À l’inverse, la fête des pères peine à susciter le même enthousiasme collectif. Plusieurs éléments historiques et culturels expliquent cette asymétrie. Le modèle familial haïtien, particulièrement dans les milieux populaires, a souvent placé la mère au centre de la cellule familiale, surtout dans les situations où le père était absent pour des raisons économiques ou migratoires. Cette réalité a progressivement façonné une représentation sociale où la maternité est célébrée avec ferveur, tandis que la paternité reste plus discrète.
Pourtant, le rôle des pères haïtiens connaît une évolution notable, bien que peu visible dans les célébrations officielles. Traditionnellement perçus comme figures d’autorité et principaux pourvoyeurs économiques, de plus en plus d’hommes assument aujourd’hui des rôles parentaux plus diversifiés. Dans les milieux urbains notamment, on observe une participation accrue aux soins quotidiens des enfants, un engagement plus marqué dans leur éducation scolaire et une présence renforcée dans les activités parascolaires.
Plusieurs obstacles persistent dans la voie d’une meilleure reconnaissance du rôle paternel. La migration économique continue de séparer de nombreux pères de leurs familles, tandis que les modèles patriarcaux traditionnels maintiennent une vision parfois rigide des rôles genrés. La précarité économique rend par ailleurs difficile pour beaucoup d’hommes la possibilité de remplir complètement leur rôle traditionnel de pourvoyeur principal.

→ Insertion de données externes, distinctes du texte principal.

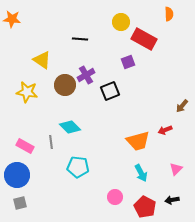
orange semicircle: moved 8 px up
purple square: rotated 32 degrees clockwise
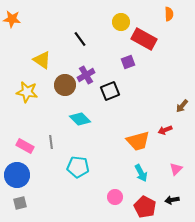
black line: rotated 49 degrees clockwise
cyan diamond: moved 10 px right, 8 px up
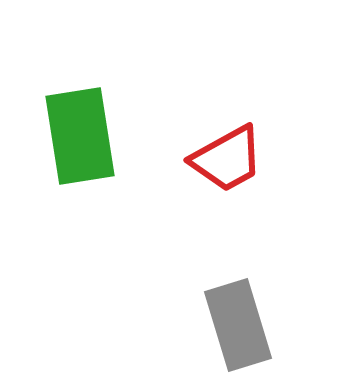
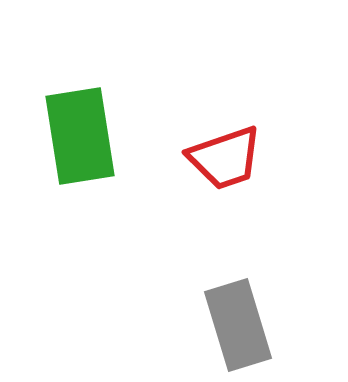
red trapezoid: moved 2 px left, 1 px up; rotated 10 degrees clockwise
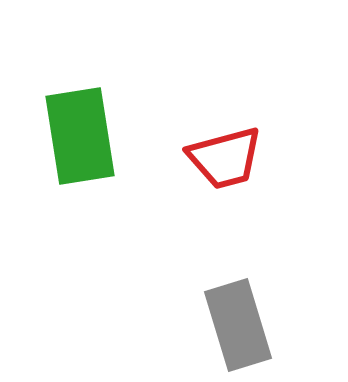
red trapezoid: rotated 4 degrees clockwise
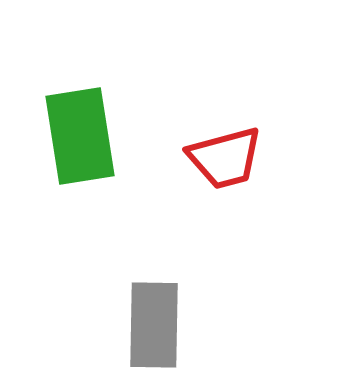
gray rectangle: moved 84 px left; rotated 18 degrees clockwise
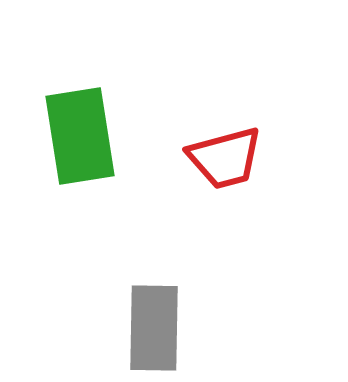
gray rectangle: moved 3 px down
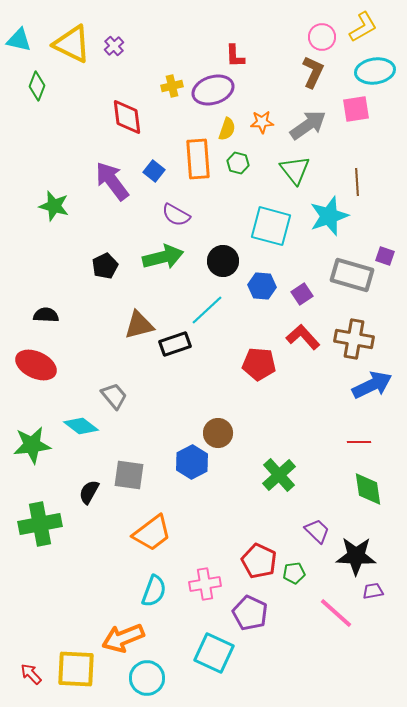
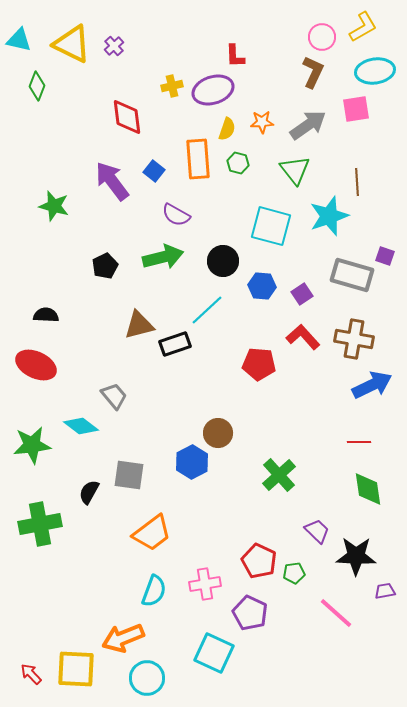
purple trapezoid at (373, 591): moved 12 px right
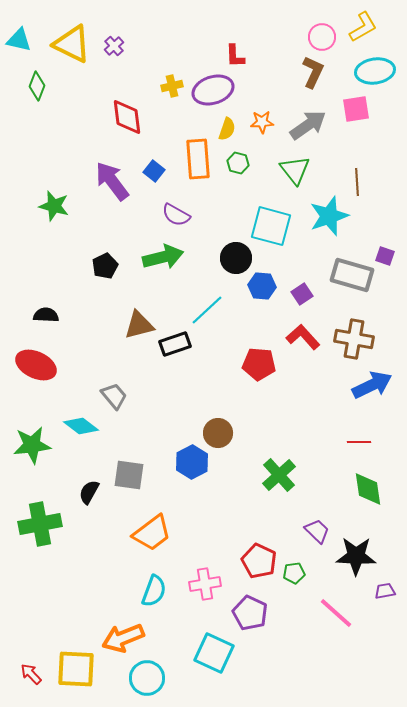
black circle at (223, 261): moved 13 px right, 3 px up
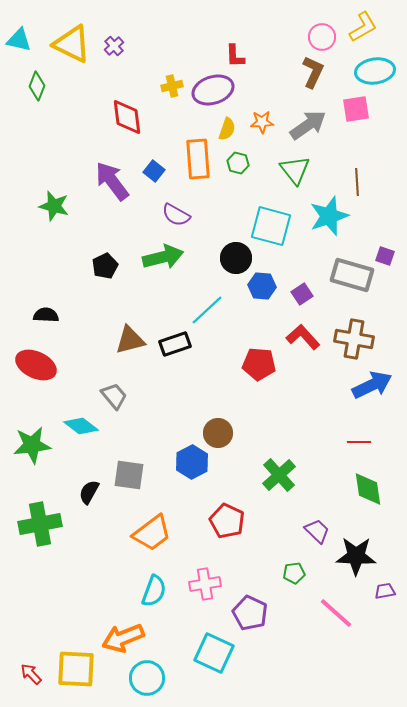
brown triangle at (139, 325): moved 9 px left, 15 px down
red pentagon at (259, 561): moved 32 px left, 40 px up
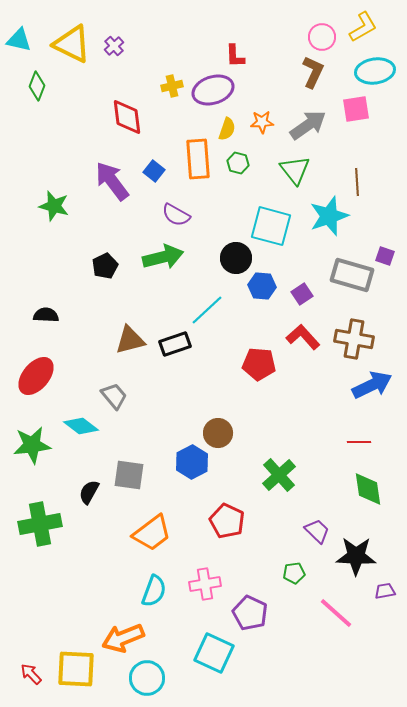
red ellipse at (36, 365): moved 11 px down; rotated 75 degrees counterclockwise
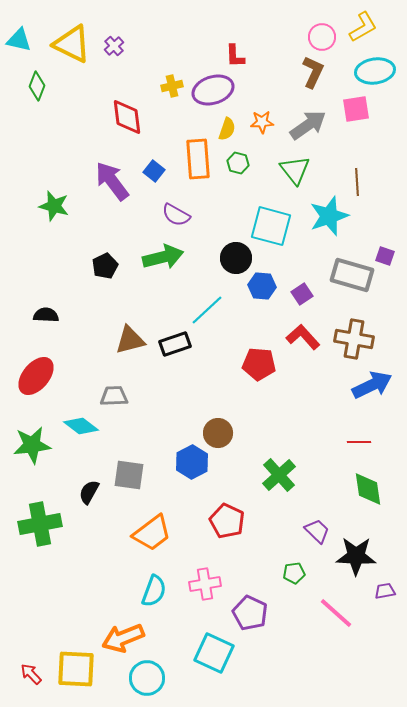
gray trapezoid at (114, 396): rotated 52 degrees counterclockwise
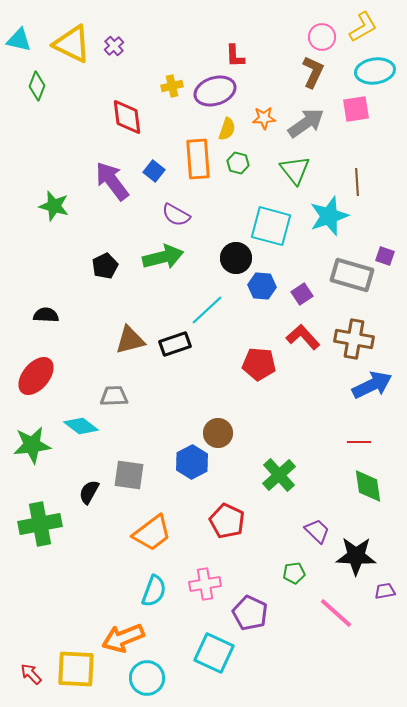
purple ellipse at (213, 90): moved 2 px right, 1 px down
orange star at (262, 122): moved 2 px right, 4 px up
gray arrow at (308, 125): moved 2 px left, 2 px up
green diamond at (368, 489): moved 3 px up
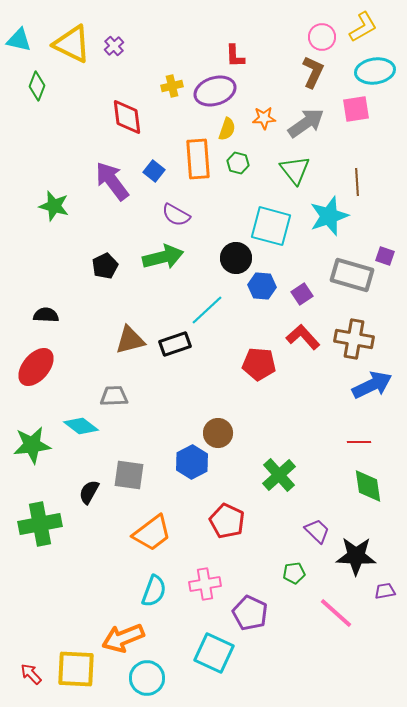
red ellipse at (36, 376): moved 9 px up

Face à ces défis, des initiatives prometteuses commencent à émerger. Certaines écoles intègrent progressivement la fête des pères dans leurs programmes éducatifs, tandis que des campagnes médiatiques tentent de mettre en avant des modèles de paternité positive. Des ateliers sur la parentalité partagée se développent également dans certains quartiers urbains.
Entre traditions bien ancrées et évolutions sociales silencieuses, la fête des pères en Haïti reste donc une célébration en devenir, à la recherche d’une expression qui saurait mieux refléter la diversité des réalités familiales actuelles.